» PROBLEM TO WORK ON
Would you return the data below exactly as it stands, with every picture left out?

» INFORMATION PROVIDED
§ §

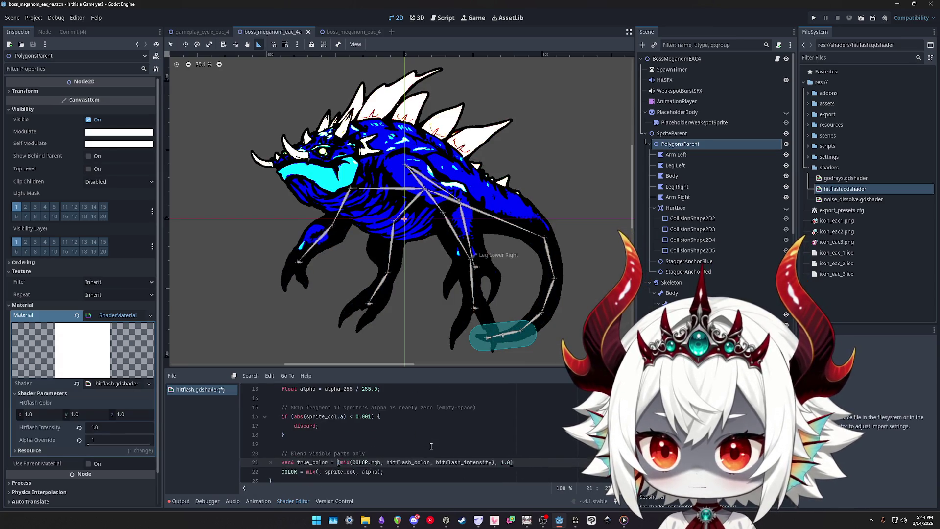
key(ctrl+z)
key(ctrl+z)
key(ctrl+z)
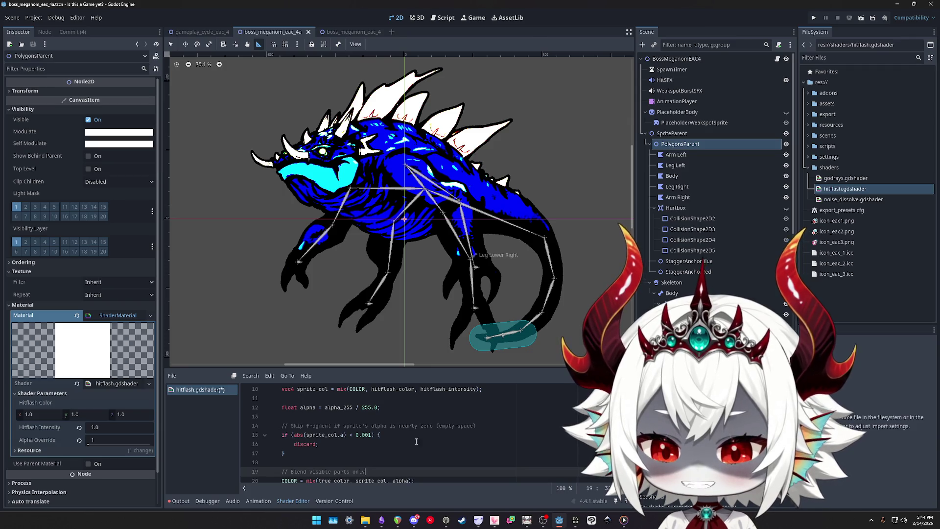
key(ctrl+s)
scroll(374, 439, up, 1)
click(500, 414)
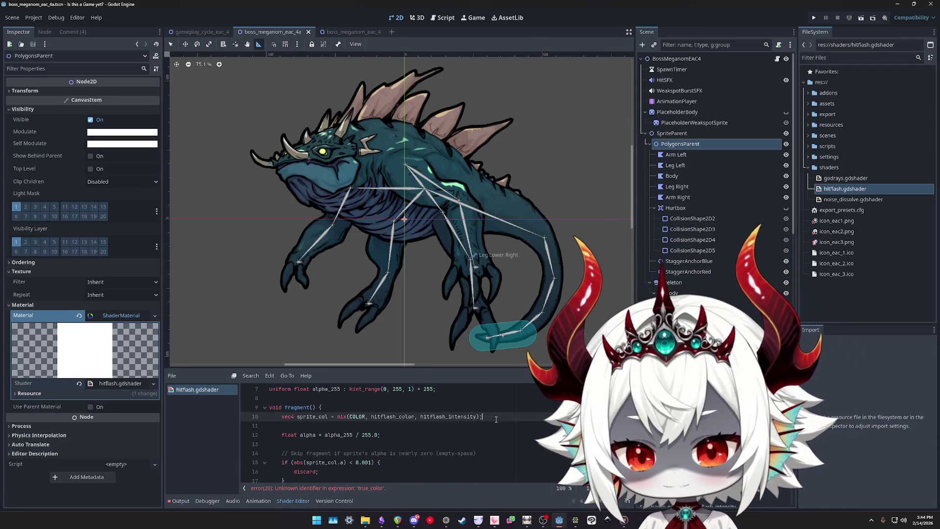
Insert 'vec4 screen_col = texture(screen_texture, UV);' above the sprite_col line and save
key(ctrl+shift+Return)
text(4 screen_col )
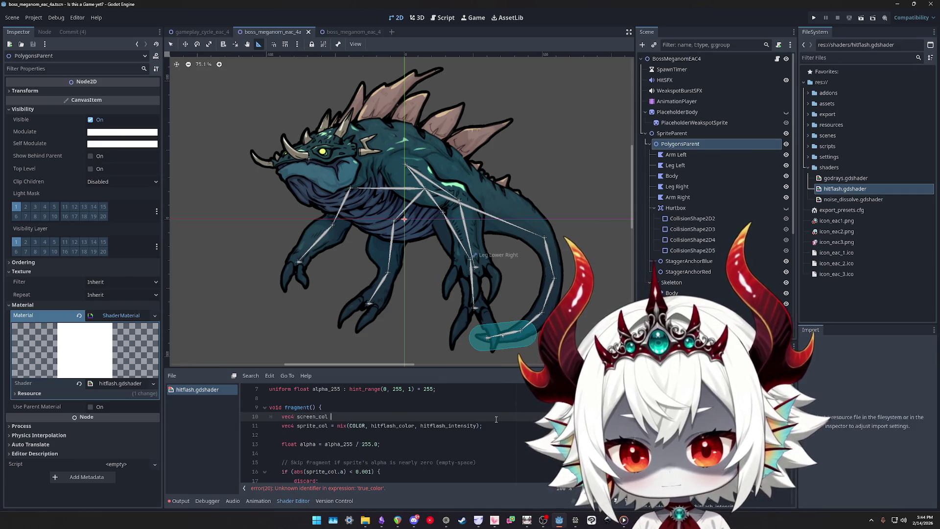
text(= )
text(()
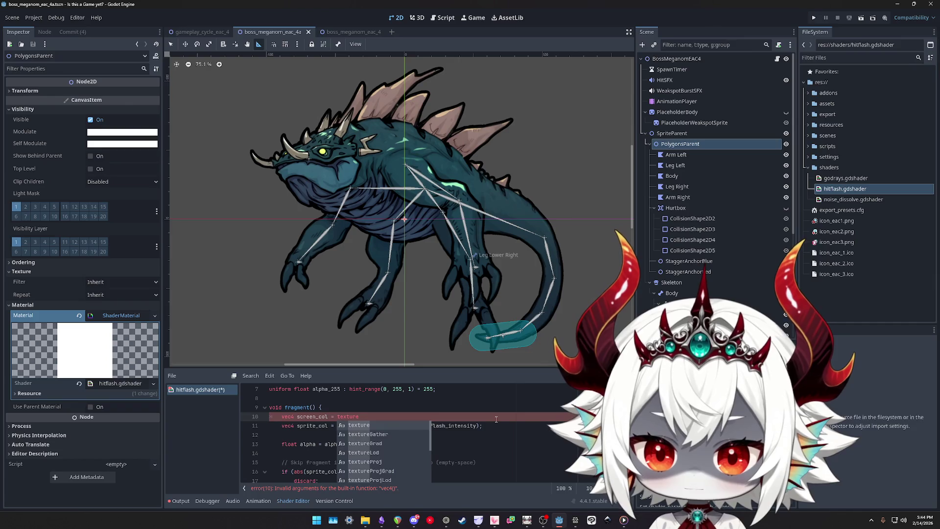
text((screen)
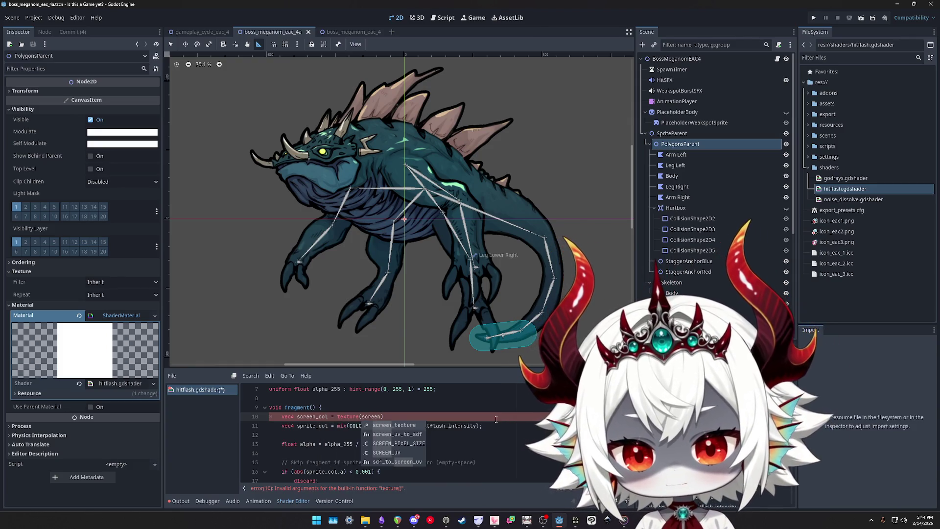
key(Return)
text(, UV)
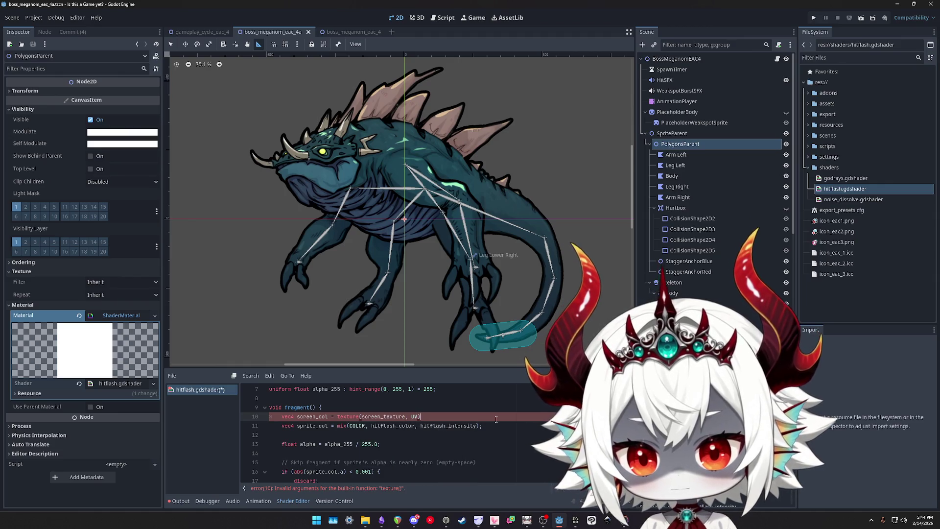
key(ctrl+s)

§ §

» RESULT
key(ctrl+z)
key(ctrl+z)
key(ctrl+z)
key(ctrl+s)
scroll(374, 439, up, 1)
click(500, 414)
Insert 'vec4 screen_col = texture(screen_texture, UV);' above the sprite_col line and save
key(ctrl+shift+Return)
text(4 screen_col )
text(= )
text(()
text((screen)
key(Return)
text(, UV)
key(ctrl+s)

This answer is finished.